It’s Nothing Personal … Just Business!

Businesses Accounts Are Vulnerable When It Comes to Financial Computer Fraud

People use the phrase “it’s nothing personal, just business” all the time. It covers a wide range of topics and situations. If you change that statement by one word so it reads, “it’s nothing personal, everything business,” you would have accurately described an exposure to loss many businesses overlook – computer fraud.

If a computer hacker breaks into your personal banking account and funds are illegally transferred out of your account, what do you personally owe?

Nothing. Under federal law, as long as it is a personal account only, the loss is the bank’s problem to solve.

If a business banking account is compromised and funds are illegally transferred, what does the business owe?


There are a few important risk management practices to keep in mind with respect to protecting businesses against financial computer fraud. Among them:

Commercial Crime Form F

Commercial Crime Form F pays for loss or damage to money, securities or other property resulting directly from the use of any computer to fraudulently cause a transfer of that property from inside the business premises or banking premises to outside premises. For the coverage to be triggered, the computer must be the direct cause of loss.

For example, if a computer hacker breaks into a business’s online account and transfers funds from the business account to his or hers, that is a covered loss. But if a computer hacker breaks into the account and only uses the access to create false invoices or ledger balances, that claim is not covered. A fraudulent invoice would be paid with the insured writing a check; because the computer was not directly used in the transfer, the claim would be denied.

One major exclusion applies to all scenarios: If the person committing the crime was an employee of the company, the loss would not be covered. Each of these scenarios can be addressed with other crime coverage provisions.

Other Exclusions, Limits

There are two other major exclusions that need to be noted in the standard ISO Crime Form F: credit card fraud and inventory shortages.

Theft of inventory, which never appears on a spreadsheet because a computer hacker is altering the report, is not covered because the direct cause of loss is the actual theft of the property. The use of the computer is to conceal the theft, which has already occurred.

Likewise, credit card fraud is viewed separately from computer fraud.

What limit is appropriate for computer fraud?

The simple answer is: Whatever the maximum amount of funds a business would have in an account that could be accessed online. As with all insurance – the greater the coverage limit, the greater the premium will be.
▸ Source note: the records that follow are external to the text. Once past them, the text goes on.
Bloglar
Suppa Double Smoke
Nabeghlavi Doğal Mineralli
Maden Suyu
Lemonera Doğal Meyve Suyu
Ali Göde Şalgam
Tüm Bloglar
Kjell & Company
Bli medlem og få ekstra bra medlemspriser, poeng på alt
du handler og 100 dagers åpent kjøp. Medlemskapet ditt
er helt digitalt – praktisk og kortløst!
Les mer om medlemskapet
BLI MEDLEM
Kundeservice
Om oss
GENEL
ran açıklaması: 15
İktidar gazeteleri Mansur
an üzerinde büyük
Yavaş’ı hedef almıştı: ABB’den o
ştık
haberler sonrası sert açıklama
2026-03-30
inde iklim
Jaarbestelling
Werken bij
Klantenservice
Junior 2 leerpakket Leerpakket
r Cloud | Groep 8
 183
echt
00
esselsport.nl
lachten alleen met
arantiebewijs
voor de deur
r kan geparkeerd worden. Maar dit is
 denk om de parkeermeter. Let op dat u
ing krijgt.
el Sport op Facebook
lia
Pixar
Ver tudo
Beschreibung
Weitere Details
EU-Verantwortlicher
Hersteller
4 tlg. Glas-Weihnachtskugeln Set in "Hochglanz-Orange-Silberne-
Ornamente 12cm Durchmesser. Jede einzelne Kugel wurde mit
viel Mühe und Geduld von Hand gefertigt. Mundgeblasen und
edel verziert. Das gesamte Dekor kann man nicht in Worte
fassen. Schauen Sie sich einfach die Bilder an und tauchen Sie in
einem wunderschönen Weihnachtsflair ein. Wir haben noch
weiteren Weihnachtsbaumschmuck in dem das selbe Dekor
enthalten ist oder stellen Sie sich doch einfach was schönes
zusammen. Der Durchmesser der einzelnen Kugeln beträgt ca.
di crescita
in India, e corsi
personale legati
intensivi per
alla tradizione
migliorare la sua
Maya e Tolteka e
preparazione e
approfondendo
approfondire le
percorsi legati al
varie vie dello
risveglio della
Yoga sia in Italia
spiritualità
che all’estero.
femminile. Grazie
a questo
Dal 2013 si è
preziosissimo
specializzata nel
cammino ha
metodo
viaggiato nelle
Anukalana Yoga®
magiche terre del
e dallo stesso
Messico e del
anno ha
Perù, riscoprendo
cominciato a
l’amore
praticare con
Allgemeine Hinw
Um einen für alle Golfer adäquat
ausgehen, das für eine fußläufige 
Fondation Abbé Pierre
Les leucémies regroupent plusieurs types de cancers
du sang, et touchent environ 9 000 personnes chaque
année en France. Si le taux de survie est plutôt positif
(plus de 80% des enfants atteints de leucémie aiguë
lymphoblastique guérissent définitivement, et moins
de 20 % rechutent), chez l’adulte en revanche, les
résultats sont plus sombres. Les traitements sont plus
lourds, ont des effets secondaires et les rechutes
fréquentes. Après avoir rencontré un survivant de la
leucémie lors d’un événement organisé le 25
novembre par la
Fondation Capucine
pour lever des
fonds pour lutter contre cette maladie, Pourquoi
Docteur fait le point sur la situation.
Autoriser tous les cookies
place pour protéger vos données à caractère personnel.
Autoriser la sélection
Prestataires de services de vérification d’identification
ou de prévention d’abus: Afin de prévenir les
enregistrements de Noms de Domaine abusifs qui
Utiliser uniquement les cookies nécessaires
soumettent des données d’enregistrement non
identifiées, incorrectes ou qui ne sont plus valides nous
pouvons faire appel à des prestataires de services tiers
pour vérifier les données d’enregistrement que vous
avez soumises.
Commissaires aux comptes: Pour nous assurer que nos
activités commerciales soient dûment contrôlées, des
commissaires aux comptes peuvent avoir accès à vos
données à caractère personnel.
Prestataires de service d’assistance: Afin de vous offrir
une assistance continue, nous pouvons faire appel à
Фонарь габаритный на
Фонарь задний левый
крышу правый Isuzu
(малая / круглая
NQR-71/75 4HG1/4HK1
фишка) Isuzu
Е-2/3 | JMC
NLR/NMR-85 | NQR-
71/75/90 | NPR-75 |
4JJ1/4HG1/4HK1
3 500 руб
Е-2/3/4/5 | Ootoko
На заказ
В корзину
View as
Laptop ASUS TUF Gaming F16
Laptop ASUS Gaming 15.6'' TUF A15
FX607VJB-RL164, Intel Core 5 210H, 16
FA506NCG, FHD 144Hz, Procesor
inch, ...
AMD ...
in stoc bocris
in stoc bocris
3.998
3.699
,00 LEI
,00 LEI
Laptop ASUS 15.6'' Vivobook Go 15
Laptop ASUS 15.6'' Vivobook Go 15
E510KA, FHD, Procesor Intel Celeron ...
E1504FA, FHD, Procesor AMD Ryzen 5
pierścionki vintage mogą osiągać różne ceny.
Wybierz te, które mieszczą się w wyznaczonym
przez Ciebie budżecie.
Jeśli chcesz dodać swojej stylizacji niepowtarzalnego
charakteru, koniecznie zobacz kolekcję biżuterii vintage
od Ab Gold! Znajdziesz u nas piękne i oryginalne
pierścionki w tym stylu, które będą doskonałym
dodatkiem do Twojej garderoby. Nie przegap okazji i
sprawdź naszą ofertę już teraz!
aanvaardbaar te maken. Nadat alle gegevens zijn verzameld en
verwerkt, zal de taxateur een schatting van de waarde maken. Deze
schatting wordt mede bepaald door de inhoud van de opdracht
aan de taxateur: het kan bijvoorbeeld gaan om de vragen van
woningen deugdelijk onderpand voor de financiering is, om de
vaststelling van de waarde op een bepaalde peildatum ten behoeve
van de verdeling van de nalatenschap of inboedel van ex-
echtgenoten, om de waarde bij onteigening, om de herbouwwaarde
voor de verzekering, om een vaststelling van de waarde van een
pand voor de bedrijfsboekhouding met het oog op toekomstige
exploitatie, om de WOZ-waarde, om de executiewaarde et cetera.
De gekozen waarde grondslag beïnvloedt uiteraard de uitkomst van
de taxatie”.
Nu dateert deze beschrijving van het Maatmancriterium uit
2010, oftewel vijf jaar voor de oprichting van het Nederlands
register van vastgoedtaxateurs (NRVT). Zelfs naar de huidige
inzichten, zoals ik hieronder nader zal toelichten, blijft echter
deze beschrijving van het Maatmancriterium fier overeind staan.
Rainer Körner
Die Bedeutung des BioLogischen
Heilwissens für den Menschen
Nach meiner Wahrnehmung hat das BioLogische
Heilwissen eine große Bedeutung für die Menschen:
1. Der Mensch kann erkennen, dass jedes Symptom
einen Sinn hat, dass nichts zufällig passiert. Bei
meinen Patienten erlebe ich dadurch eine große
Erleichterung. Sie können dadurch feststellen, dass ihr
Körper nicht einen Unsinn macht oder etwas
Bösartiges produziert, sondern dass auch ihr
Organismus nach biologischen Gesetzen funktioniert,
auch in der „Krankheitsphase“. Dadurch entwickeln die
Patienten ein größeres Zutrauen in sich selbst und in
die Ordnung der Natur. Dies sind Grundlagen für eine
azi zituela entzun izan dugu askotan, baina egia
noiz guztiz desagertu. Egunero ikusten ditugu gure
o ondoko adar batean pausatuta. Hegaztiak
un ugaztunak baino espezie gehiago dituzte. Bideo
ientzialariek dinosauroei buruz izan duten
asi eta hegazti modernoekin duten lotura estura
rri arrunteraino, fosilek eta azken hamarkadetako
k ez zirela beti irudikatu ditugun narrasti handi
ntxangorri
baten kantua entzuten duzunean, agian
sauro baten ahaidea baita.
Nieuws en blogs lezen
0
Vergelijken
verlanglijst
While most banks analyze transactions greater than $10,000, computer hackers are ever-evolving and are able to make multiple transfers. Their ability to move funds around between several banking institutions quickly makes their transactions more difficult to track.

Claims from financial computer fraud can range from thousands of dollars to millions. Business owners and managers need to meet with their risk managers and talk with their bank representatives about these issues.

It is crucial to design a comprehensive strategy that protects business assets against one of the fastest growing areas of loss today – computer fraud.